In most previous in vivo gene therapy experiments, researchers have used viruses to carry the DNA into the patient's tissues. But there has long been a concern that even deactivated viruses, which are incapable of making new copies of themselves, could pose a risk.
In this trial, the therapeutic genes are transported within tiny fat bubbles, called liposomes, which can ooze through the cell membrane to deliver their genetic cargo. Although viruses are more efficient at introducing new genes into cells, liposomes appear to work well enough, ferrying the genes into about five percent of the targeted cells. Since the initial Michigan trial, the liposomal transport system--developed by researchers at Vical, a San Diego-based biopharmaceutical company interested in gene therapy--has been altered in ways that are expected to make it safer, more effective and easier to administer.

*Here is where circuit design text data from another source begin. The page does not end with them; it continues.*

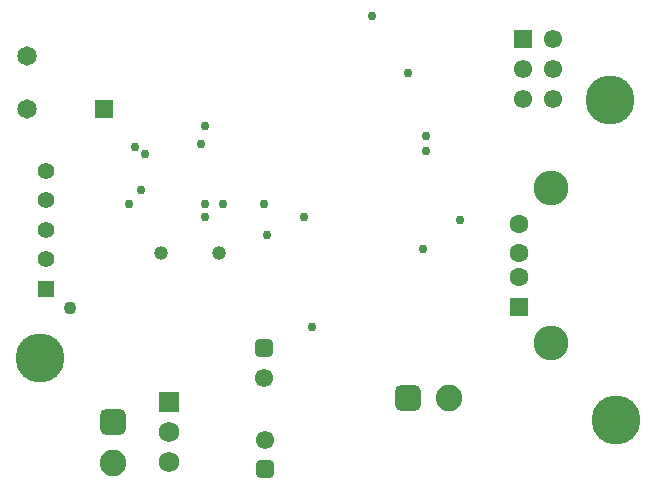
<source format=gbs>
G04*
G04 #@! TF.GenerationSoftware,Altium Limited,Altium Designer,24.1.2 (44)*
G04*
G04 Layer_Color=16711935*
%FSLAX25Y25*%
%MOIN*%
G70*
G04*
G04 #@! TF.SameCoordinates,7DBD4A73-798C-42AE-A11E-901C6AB6527B*
G04*
G04*
G04 #@! TF.FilePolarity,Negative*
G04*
G01*
G75*
%ADD35C,0.04646*%
%ADD36R,0.05512X0.05512*%
%ADD37C,0.05512*%
%ADD38C,0.04331*%
%ADD39C,0.06102*%
%ADD40R,0.06102X0.06102*%
G04:AMPARAMS|DCode=41|XSize=88.58mil|YSize=88.58mil|CornerRadius=23.62mil|HoleSize=0mil|Usage=FLASHONLY|Rotation=0.000|XOffset=0mil|YOffset=0mil|HoleType=Round|Shape=RoundedRectangle|*
%AMROUNDEDRECTD41*
21,1,0.08858,0.04134,0,0,0.0*
21,1,0.04134,0.08858,0,0,0.0*
1,1,0.04724,0.02067,-0.02067*
1,1,0.04724,-0.02067,-0.02067*
1,1,0.04724,-0.02067,0.02067*
1,1,0.04724,0.02067,0.02067*
%
%ADD41ROUNDEDRECTD41*%
%ADD42C,0.08858*%
%ADD43R,0.06890X0.06890*%
%ADD44C,0.06890*%
%ADD45C,0.11614*%
%ADD46C,0.06299*%
%ADD47R,0.06299X0.06299*%
G04:AMPARAMS|DCode=48|XSize=61.02mil|YSize=61.02mil|CornerRadius=16.73mil|HoleSize=0mil|Usage=FLASHONLY|Rotation=270.000|XOffset=0mil|YOffset=0mil|HoleType=Round|Shape=RoundedRectangle|*
%AMROUNDEDRECTD48*
21,1,0.06102,0.02756,0,0,270.0*
21,1,0.02756,0.06102,0,0,270.0*
1,1,0.03347,-0.01378,-0.01378*
1,1,0.03347,-0.01378,0.01378*
1,1,0.03347,0.01378,0.01378*
1,1,0.03347,0.01378,-0.01378*
%
%ADD48ROUNDEDRECTD48*%
%ADD49C,0.06102*%
%ADD50R,0.06496X0.06496*%
%ADD51C,0.06496*%
%ADD53C,0.16339*%
G04:AMPARAMS|DCode=54|XSize=88.58mil|YSize=88.58mil|CornerRadius=23.62mil|HoleSize=0mil|Usage=FLASHONLY|Rotation=270.000|XOffset=0mil|YOffset=0mil|HoleType=Round|Shape=RoundedRectangle|*
%AMROUNDEDRECTD54*
21,1,0.08858,0.04134,0,0,270.0*
21,1,0.04134,0.08858,0,0,270.0*
1,1,0.04724,-0.02067,-0.02067*
1,1,0.04724,-0.02067,0.02067*
1,1,0.04724,0.02067,0.02067*
1,1,0.04724,0.02067,-0.02067*
%
%ADD54ROUNDEDRECTD54*%
%ADD55C,0.02953*%
D35*
X72106Y86000D02*
D03*
X52894D02*
D03*
D36*
X14500Y74158D02*
D03*
D37*
Y84000D02*
D03*
Y93843D02*
D03*
Y103685D02*
D03*
Y113528D02*
D03*
D38*
X22374Y67858D02*
D03*
D39*
X183500Y137500D02*
D03*
Y147500D02*
D03*
Y157500D02*
D03*
X173500Y137500D02*
D03*
Y147500D02*
D03*
D40*
Y157500D02*
D03*
D41*
X135110Y37886D02*
D03*
D42*
X148890D02*
D03*
X36886Y16110D02*
D03*
D43*
X55500Y36500D02*
D03*
D44*
Y26500D02*
D03*
Y16500D02*
D03*
D45*
X182665Y107866D02*
D03*
Y56134D02*
D03*
D46*
X171996Y95780D02*
D03*
Y85937D02*
D03*
Y78063D02*
D03*
D47*
Y68220D02*
D03*
D48*
X87500Y14000D02*
D03*
X87000Y54343D02*
D03*
D49*
X87500Y23843D02*
D03*
X87000Y44500D02*
D03*
D50*
X33795Y134142D02*
D03*
D51*
X8205D02*
D03*
Y151858D02*
D03*
D53*
X204500Y30500D02*
D03*
X12500Y51000D02*
D03*
X202500Y137000D02*
D03*
D54*
X36886Y29890D02*
D03*
D55*
X140212Y87500D02*
D03*
X67500Y98000D02*
D03*
X42000Y102500D02*
D03*
X100500Y98000D02*
D03*
X87000Y102500D02*
D03*
X88000Y92000D02*
D03*
X47500Y119000D02*
D03*
X46000Y107000D02*
D03*
X67500Y128500D02*
D03*
X123000Y165000D02*
D03*
X103000Y61500D02*
D03*
X66000Y122500D02*
D03*
X135000Y146000D02*
D03*
X141000Y125000D02*
D03*
Y120000D02*
D03*
X152500Y97000D02*
D03*
X73500Y102500D02*
D03*
X67500D02*
D03*
X44000Y121500D02*
D03*
M02*

</source>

The goal of phase-I trials is to determine the safety and toxicity of a new therapy. This trial will measure the ability of the liposomal delivery system to transport the gene and confirm expression of the HLA-B7 gene in tumor cells. It will also measure the immune response to tumor cells and characterize the therapeutic consequences of escalating doses of the study drug.
Murphy reports no particular excitement or concerns about his role in this trial. "I've been through so many treatments," he says. "This is one more step. The theory makes sense; it's a plausible idea and probably the least toxic of any treatment I've had so far."
Murphy is married and has nine children. He has remained active despite his disease and has just retired from teaching after 37 years.
The Recombinant Advisory Committee of the U.S. National Institutes of Health unanimously approved the gene therapy protocol--submitted by Vogelzang and Vical--on March 4, 1994.